21. 12. Gemeinsam mit Hans – er ist vorgestern angekommen – sind wir der Einladung von Soeur Marie Justine gefolgt und haben mit ihr das Heim für Straßenkinder besucht, das von ihrer Kongregation betrieben wird. Von dem Heim hat sie mir schon öfter erzählt. Dort leben auch Kinder, die von ihren Eltern verstoßen wurden, weil sie angeblich Hexen sind! Der Hexen- und Hexerich-Glaube ist ein Resultat dieser Reveilles.
In dem Heim haben wir unter anderen zwei fünfjährige Mädchen, die erst seit wenigen Wochen im Heim leben, getroffen, beides „Hexen“. Das eine ist sichtlich unterernährt mit ganz dünnen Armen und Beinen. Das andere hat eine schlimme Wunde neben dem linken Auge. Fast so groß wie meine Brandwunde. Die Wunde stammt von der Misshandlung durch die Tante des Mädchens, erzählt die Schwester, die dort arbeitet.
Beide Mädchen wirken traumatisiert, sprechen nicht, reagieren nicht. Unser Neffe Florian hat Hans Farbstifte mitgegeben.
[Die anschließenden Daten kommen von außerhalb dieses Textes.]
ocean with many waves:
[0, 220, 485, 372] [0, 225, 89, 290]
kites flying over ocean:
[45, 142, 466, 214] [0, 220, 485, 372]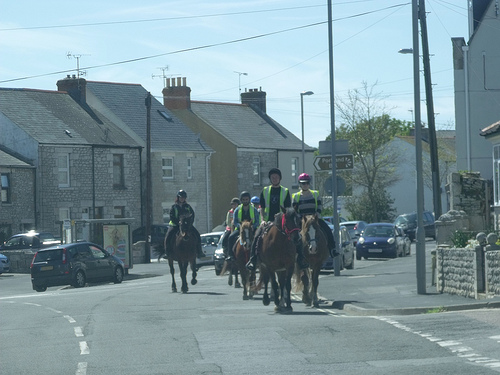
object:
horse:
[246, 200, 303, 313]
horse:
[164, 212, 202, 292]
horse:
[230, 215, 258, 302]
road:
[0, 241, 500, 374]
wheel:
[110, 263, 126, 284]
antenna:
[229, 69, 249, 93]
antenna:
[148, 61, 181, 86]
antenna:
[64, 50, 89, 79]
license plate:
[39, 264, 52, 272]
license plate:
[368, 247, 383, 252]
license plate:
[198, 255, 213, 260]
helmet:
[265, 168, 285, 183]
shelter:
[62, 214, 139, 281]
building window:
[113, 166, 125, 183]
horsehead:
[276, 203, 303, 241]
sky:
[0, 0, 470, 149]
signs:
[313, 153, 353, 172]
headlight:
[386, 236, 396, 248]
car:
[353, 219, 409, 257]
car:
[29, 242, 128, 293]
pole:
[299, 93, 306, 175]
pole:
[142, 102, 154, 264]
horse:
[294, 212, 333, 309]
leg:
[308, 267, 320, 299]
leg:
[168, 258, 177, 290]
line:
[72, 324, 87, 340]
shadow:
[179, 290, 225, 295]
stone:
[71, 154, 80, 162]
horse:
[251, 199, 300, 316]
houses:
[0, 145, 38, 247]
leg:
[188, 259, 200, 280]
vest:
[261, 182, 289, 222]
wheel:
[71, 270, 87, 286]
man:
[245, 167, 290, 268]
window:
[55, 169, 74, 185]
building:
[0, 73, 319, 259]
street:
[3, 231, 496, 372]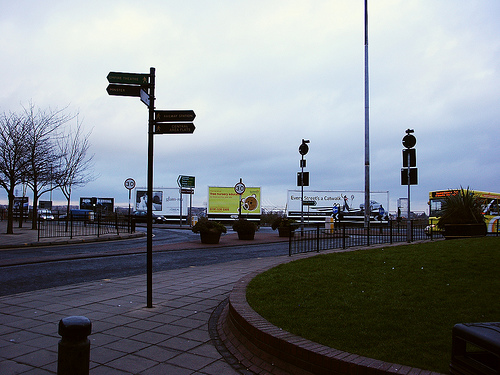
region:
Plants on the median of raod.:
[189, 203, 314, 245]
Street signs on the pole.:
[104, 70, 162, 100]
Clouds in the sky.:
[48, 16, 420, 135]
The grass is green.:
[316, 241, 470, 318]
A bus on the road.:
[418, 168, 495, 234]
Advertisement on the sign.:
[196, 175, 274, 230]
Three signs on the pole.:
[291, 135, 309, 232]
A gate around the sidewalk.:
[33, 206, 143, 246]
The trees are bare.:
[10, 108, 74, 227]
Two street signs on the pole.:
[158, 100, 215, 136]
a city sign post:
[101, 56, 193, 329]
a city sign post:
[291, 136, 317, 238]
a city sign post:
[396, 123, 426, 243]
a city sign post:
[172, 166, 199, 223]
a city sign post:
[118, 167, 142, 234]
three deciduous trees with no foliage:
[0, 101, 82, 243]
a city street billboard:
[281, 184, 392, 231]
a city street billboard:
[205, 183, 265, 215]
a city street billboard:
[126, 185, 194, 219]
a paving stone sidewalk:
[12, 273, 212, 370]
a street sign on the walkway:
[106, 67, 198, 311]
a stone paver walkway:
[91, 305, 214, 374]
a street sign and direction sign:
[401, 126, 419, 216]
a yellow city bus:
[426, 188, 498, 237]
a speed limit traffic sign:
[123, 175, 137, 214]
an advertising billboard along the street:
[205, 185, 262, 215]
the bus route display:
[432, 190, 459, 197]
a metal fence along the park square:
[287, 218, 434, 254]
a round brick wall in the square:
[227, 237, 464, 374]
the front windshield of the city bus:
[428, 197, 442, 214]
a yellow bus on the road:
[425, 174, 497, 241]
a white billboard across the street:
[326, 188, 341, 208]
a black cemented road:
[83, 250, 135, 270]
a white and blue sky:
[257, 142, 267, 159]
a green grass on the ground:
[345, 275, 375, 316]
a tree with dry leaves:
[23, 147, 61, 187]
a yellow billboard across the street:
[216, 188, 230, 211]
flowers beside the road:
[191, 218, 296, 243]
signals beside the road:
[389, 125, 421, 216]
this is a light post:
[89, 57, 193, 309]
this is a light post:
[291, 133, 337, 265]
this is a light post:
[393, 112, 430, 239]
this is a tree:
[39, 123, 101, 225]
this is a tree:
[17, 123, 60, 245]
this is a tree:
[1, 106, 47, 260]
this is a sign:
[224, 174, 249, 199]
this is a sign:
[176, 169, 200, 199]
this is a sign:
[109, 175, 144, 200]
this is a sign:
[390, 131, 435, 191]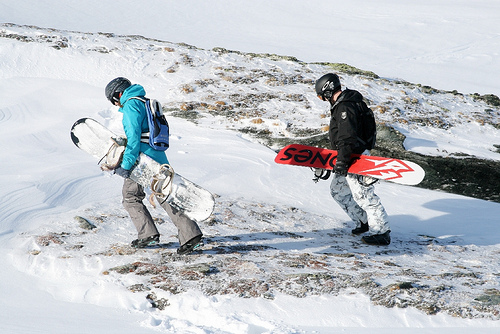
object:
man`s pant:
[121, 174, 203, 244]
Wir geben den Mädchen Stifte in die Hand, sie können damit und mit dem Blatt Papier nichts anfangen. Ich nehme eins der Mädchen auf den Schoß und führe die kleine Hand mit dem Stift. Eine Blume ist zu kompliziert. Ein Kreis. Ein Viereck. Eine Wellenlinie. Eine andere Farbe ausprobieren. Ich lasse die Hand aus und das Mädchen probiert selber einen Kreis, ein Viereck. Ganz zögerlich. Hans nimmt das andere Kind auf den Schoß und macht dasselbe.
Aber Soeur Marie Justine drängt zum Aufbruch, und wir lassen die Kinder zurück.
Wenn ich das aufschreibe, ist mir zum Weinen.
Ein Taxifahrer hat mir gesagt, dass es die Reveilles seit dem Ende der 1990er Jahre zunehmend mehr gibt. Auch in Gombe, wo ich jetzt wohne, gibt es sie. Aber hier dürfen sie wohl nicht riesige Boxen aufstellen und so wie in Limete die gesamte Wohngegend mit ihrem Lärm terrorisieren. Deshalb fallen sie nicht so schlimm auf. Aber als ich sie hier das erste Mal hörte, packte mich ein panisches Verfolgungsgefühl!
Ich habe die Menschen, die zu den Reveilles gehen, Verrückte genannt. Aber diejenigen, die hinter dieser Bewegung (als Kirche möchte ich sie nicht bezeichnen) stehen, sind Verbrecher! Wenn mir ein schlimmeres Wort als Verbrecher einfiele, würde ich dieses verwenden. Diese Bewegung drückt für mich das am Schlimmsten Vorstellbare aus, mit dem was sie Kindern und Familien antut.